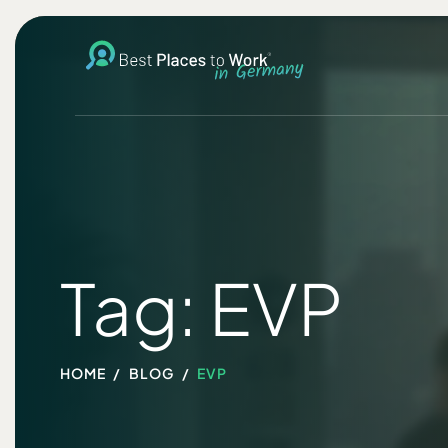
Tag: EVP
HOME
BLOG
EVP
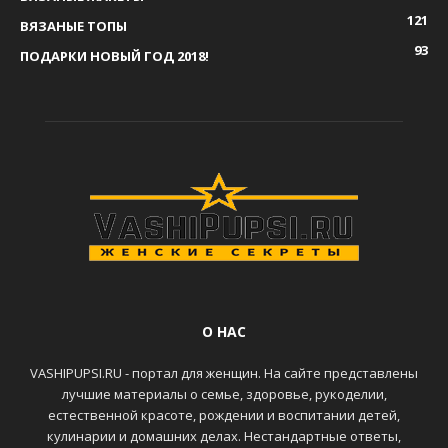
121
ВЯЗАНЫЕ ТОПЫ
93
ПОДАРКИ НОВЫЙ ГОД 2018!
О НАС
VASHIPUPSI.RU - портал для женщин. На сайте представлены
лучшие материалы о семье, здоровье, рукоделии,
естественной красоте, рождении и воспитании детей,
кулинарии и домашних делах. Нестандартные ответы,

» Problem to solve
Set down all the entries above verbatim, and include none of the pictures.

» Your response
Tag: EVP
HOME
BLOG
EVP
121
ВЯЗАНЫЕ ТОПЫ
93
ПОДАРКИ НОВЫЙ ГОД 2018!
О НАС
VASHIPUPSI.RU - портал для женщин. На сайте представлены
лучшие материалы о семье, здоровье, рукоделии,
естественной красоте, рождении и воспитании детей,
кулинарии и домашних делах. Нестандартные ответы,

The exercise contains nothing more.